In ‘30 Days of Running in the Place’ Basiouny designed and wore a custom-made plastic ‘space-like’ suit with sensors attached to his body and the soles of his feet, recording the body heat generated as he ran on a single spot for an hour each day. The heat generated was relayed, through the sensors, onto digital screens that displayed ever-changing patterns as the energy consumed was recorded in instantaneous, electronic readings.

The futility of action

The aim of Basiouny’s project was to observe how the act of running on the spot could be translated into a visual, coded diagram – a physical manifestation of the energy expended and lost – and one that is uniquely separate from the runner. The temporary, or transient, nature of this live-based performance is integral to the experience of this work that exists only in the immediate instant of running.  It is an enactment of the futility of action, and of energy, under the old regime: the wasted efforts of an individual in a system where the individual has little value.

“30 Days of Running in the Place” was first performed in Cairo in January 2010, exactly one year before the revolution, in a collective show entitled ‘Why Not?’

The show sought to bridge the significant, and growing, divide between the former government and Egypt’s young contemporary artists. Basiouny’s use of digital media and the futuristic ‘look’ of the work itself is a clear rejection of the old system seen by the artist as marginalising new experimental art in favour of more traditional, formulaic expressions.

Footage of the revolution

In ‘30 Days of Running in the Place,’ Basiouny becomes both the central protagonist (literally the dynamo) of his work, and a detached observer of the digital recordings that unfold on the screens before him. The same is true of Basiouny’s video recordings of the events in Tahrir before his death.  Though his camera was confiscated by the authorities, it was possible to recover footage of the revolution captured on the mobile phone found near his body.

Projected onto five large screens, stretching the full length of the 20 metre hall of the Egyptian Pavilion, will be random images of Tahrir Square, interspersed with videos of Basiouny’s work. The audience will be invited not just to witness the events in Tahrir, but to participate with the crowds and personally experience the public mood.

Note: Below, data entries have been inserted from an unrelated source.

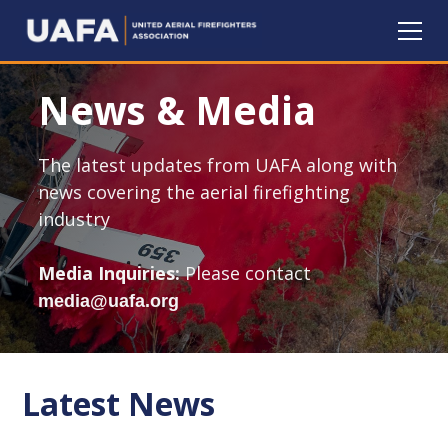
News & Media
The latest updates from UAFA along with
news covering the aerial firefighting
industry
Media Inquiries:
Please contact
media@uafa.org
Latest News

As the world watched Egypt’s revolution through hundreds of media channels, old and new, the lines between personal and public experience became blurred. The Pavilion will attempt to recreate this collective experience, in recognition of Basiouny’s own artistic interest in interactive art and the merging of experiences in the execution of ideas.

“Don’t be afraid or weak”

For Basiouny, the lines were also blurred between his roles as an activist in Tahrir, and as a detached ‘recorder’ of the historical events unfolding before him. His last entry on facebook captures this dichotomy: “It is necessary to be fully equipped while participating in the revolution…bring a camera with you and don’t be afraid or weak.”

Today, the reference to ’30 days’ has attained an added significance: though its original meaning was the thirty days of the 2010 exhibit, it has come to signify Basiouny’s own life cut short in the dying days of a three-decade long regime.  Basiouny had only ever known this system and did not live to see it fall or participate in building Egypt’s future.

Social justice and basic human rights

According to Shady Elnoshokaty, Executive Curator of the exhibition, “Ahmed Basiouny was a man who believed in social justice and basic human rights and aspired to a better life for himself and his family. As such, ‘30 Days of Running in the Place’ is no longer the personal account of an artist struggling against deprivation and stagnation. It has transformed into a very public account, a collective narrative of a people that rejected passive acquiescence, rising up to demand change.”

The exhibition will be curated by Aida Eltorie, Director of the Finding Projects Association, and former editor of the Contemporary Practices journal and Cairo-based artist and instructor, Shady Elnoshokaty.